Will flying ever be the same again in the post-COVID-19 world? It’s hard to know but what we do know is, that for now, you can expect changed boarding protocols, limited use of toilets, the disappearance of food and a distinct lack of onboard magazines.
The face mask will feature as a required piece of attire for everyone.
On top of all that, the face mask will feature as a required piece of attire for everyone. Sometimes it will be simply encouraged and at other times it will be mandatory. Either way, if you forget yours, the airline will supply one.
Easyjet. Ryanair, Wizz Air and British Airways, for example, are making it a requirement to wear a mask at the airport and onboard. BA is suggesting you bring two if the journey is longer than four hours.
SAS Scandinavian Airlines insist that all passengers over the age of six must wear a mask at all times and you must bring this yourself. They also specify that
“scarves or similar items are not accepted. Face masks sewn by yourself, or any other type of face mask made from garments, are not accepted either”.
Allegiant Air low-cost American airline does not make this a requirement but does provide a health kit with a single-use mask and disposable non-latex gloves just in case you want it.
Qantas airline, the Australian carrier, also won’t insist but do encourage flyers to wear one for “peace of mind”. They say they have implemented no-touch measures and fitted their aircraft with hospital-grade filters in their air-conditioning systems which they say are effective.

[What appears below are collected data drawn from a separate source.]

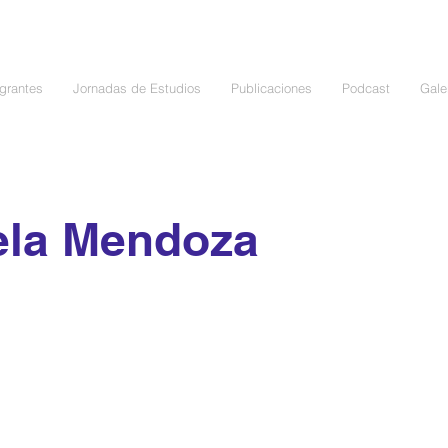
egrantes
Jornadas de Estudios
Publicaciones
Podcast
Gale
ela Mendoza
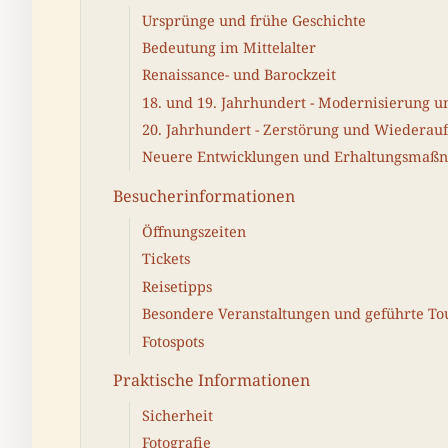
Ursprünge und frühe Geschichte
Bedeutung im Mittelalter
Renaissance- und Barockzeit
18. und 19. Jahrhundert - Modernisierung 
20. Jahrhundert - Zerstörung und Wiederau
Neuere Entwicklungen und Erhaltungsmaß
Besucherinformationen
Öffnungszeiten
Tickets
Reisetipps
Besondere Veranstaltungen und geführte To
Fotospots
Praktische Informationen
Sicherheit
Fotografie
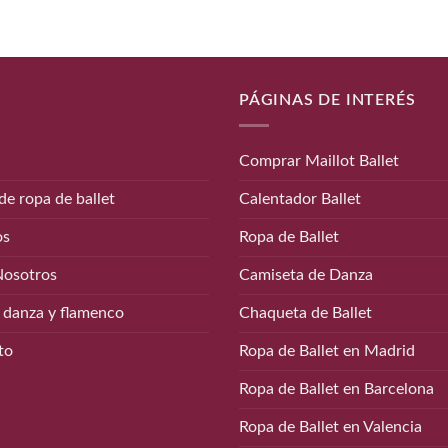
PÁGINAS DE INTERÉS
Comprar Maillot Ballet
de ropa de ballet
Calentador Ballet
os
Ropa de Ballet
Nosotros
Camiseta de Danza
 danza y flamenco
Chaqueta de Ballet
to
Ropa de Ballet en Madrid
Ropa de Ballet en Barcelona
Ropa de Ballet en Valencia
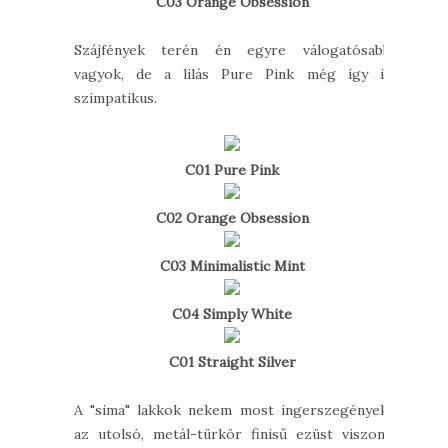
C03 Orange Obsession
Szájfények terén én egyre válogatósabb
vagyok, de a lilás Pure Pink még így is
szimpatikus.
C01 Pure Pink
C02 Orange Obsession
C03 Minimalistic Mint
C04 Simply White
C01 Straight Silver
A "sima" lakkok nekem most ingerszegények,
az utolsó, metál-türkör finisű ezüst viszont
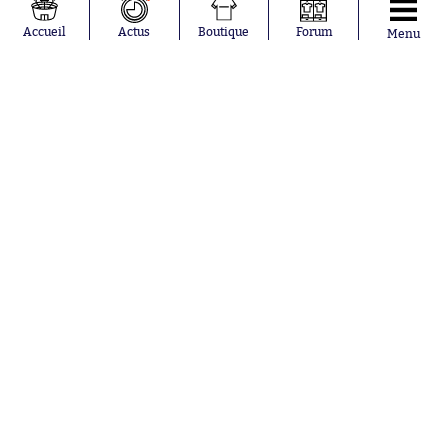
Loïs Openda
FIFA
Moussa
Real Madrid
Accueil
Actus
Boutique
Forum
Menu
Niakhaté
RC Strasbourg
Nicolás
AC Milan
Tagliafico
France
Pavel Šulc
RC Lens
Josh Maja
Gauthier Hein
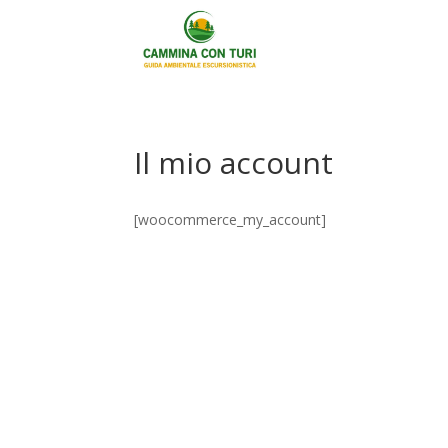
Il mio account
[woocommerce_my_account]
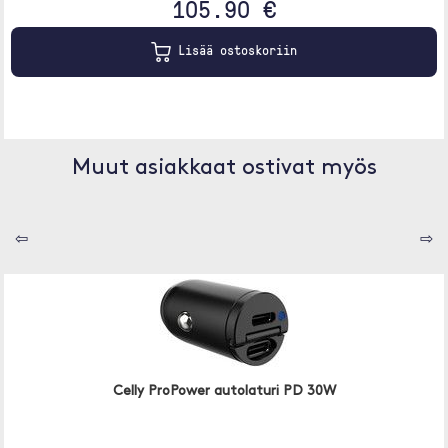
105.90 €
Lisää ostoskoriin
Muut asiakkaat ostivat myös
⇦
⇨
Celly ProPower autolaturi PD 30W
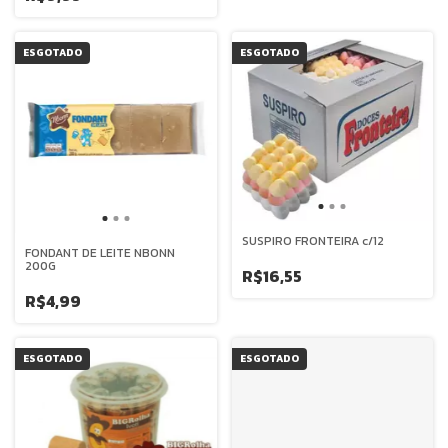
ESGOTADO
ESGOTADO
SUSPIRO FRONTEIRA c/12
FONDANT DE LEITE NBONN
200G
R$16,55
R$4,99
ESGOTADO
ESGOTADO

Once onboard, some airlines may be okay with you removing the mask as long as there is enough room between passengers. Some may say you can only remove it when you eat or drink.
It’s best to check with your airline exactly what the rules are to avoid any complications before you travel. The best advice is to make sure you take one with you.
Incidentally, since May 4th Eurostar has already been implementing the obligatory face mask rule.